Bei der direkten Bundessteuer verzichtet der Bundesrat auf eine ausdrückliche Freistellung des Existenzminimus, weil

§ dieses bereits faktisch nicht besteuert werde, sei doch bei bei Alleinstehenden ein Bruttoerwerbseinkommen von rund 39'000.— Franken und bei Ehepaaren ein solches von rund 50'000.— steuerfrei,

§ zudem das Bundesgericht 1996 einen Entscheid gefällt habe (BGE 122 I 101), wonach ein grundrechtlicher Anspruch auf Steuerbefreiung im Rahmen des Existenzminimums nicht anerkannt werden könne,

§ eine allgemein gültige Definition des Begriffs Existenzminimum fehle und die anhand des SchKG und der entsprechenden Richtlinien im Einzelfall errechneten Beträge zu stark von den individuellen Lebensumständen und Familienlasten abhängen würden, als dass sie eine allgemein gültige Grundlage für die Einkommensbesteuerung bilden könnten.

Auf Grund dieser Ueberlegungen und angesichts des Widerstands aller Kantone hat der Bundesrat sodann auch davon abgesehen, im Bundesgesetz über die Harmonisierung der direkten Steuern der Kantone und Gemeinden (StHG) eine einheitliche und für die Kantone zwingende Vorschrift über eine Freistellung des Existenzminimums zu erlassen (vgl. BBl 2001 S. 3020).
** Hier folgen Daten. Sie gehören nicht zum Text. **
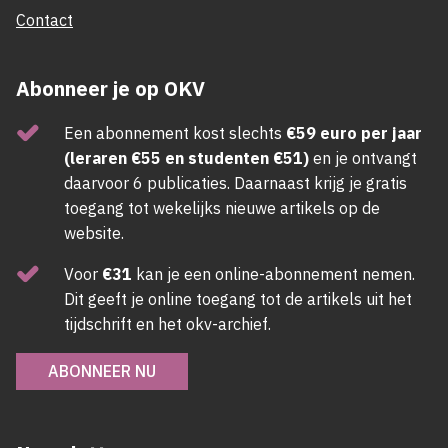
Contact
Abonneer je op OKV
Een abonnement kost slechts
€59 euro per jaar
(leraren €55 en studenten €51)
en je ontvangt
daarvoor 6 publicaties. Daarnaast krijg je gratis
toegang tot wekelijks nieuwe artikels op de
website.
Voor
€31
kan je een online-abonnement nemen.
Dit geeft je online toegang tot de artikels uit het
tijdschrift en het okv-archief.
ABONNEER NU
Anhand der vom Bundesrat präsentierten Steuerbelastungsvergleiche (vgl. BBl 2001 S. 3023-26) ist nach heutigem Kenntnisstand davon auszugehen, dass die Revision der Ehepaar- und Familienbesteuerung bei der direkten Bundessteuer für alle Steuerpflichtigen (mit Ausnahme des Einverdiener-Konkubinats) bei einem Bruttoeinkommen von bis zu Fr. 50'000.— eine Steuerbefreiung oder jedenfalls eine deutliche Entlastung bewirken wird.

5. Der Regierungsrat ist in diesem Umfeld bereit, das von der Motionärin thematisierte Anliegen näher zu prüfen, wenn die Ergebnisse der Untersuchungen der erwähnten Arbeitsgruppe (vgl. Ziffer 3) vorliegen und wenn die politischen Entscheide über die Neuordnung der Ehepaar- und Familienbesteuerung auf Bundesebene samt ihren Auswirkungen auf die Steuererträge bekannt sind.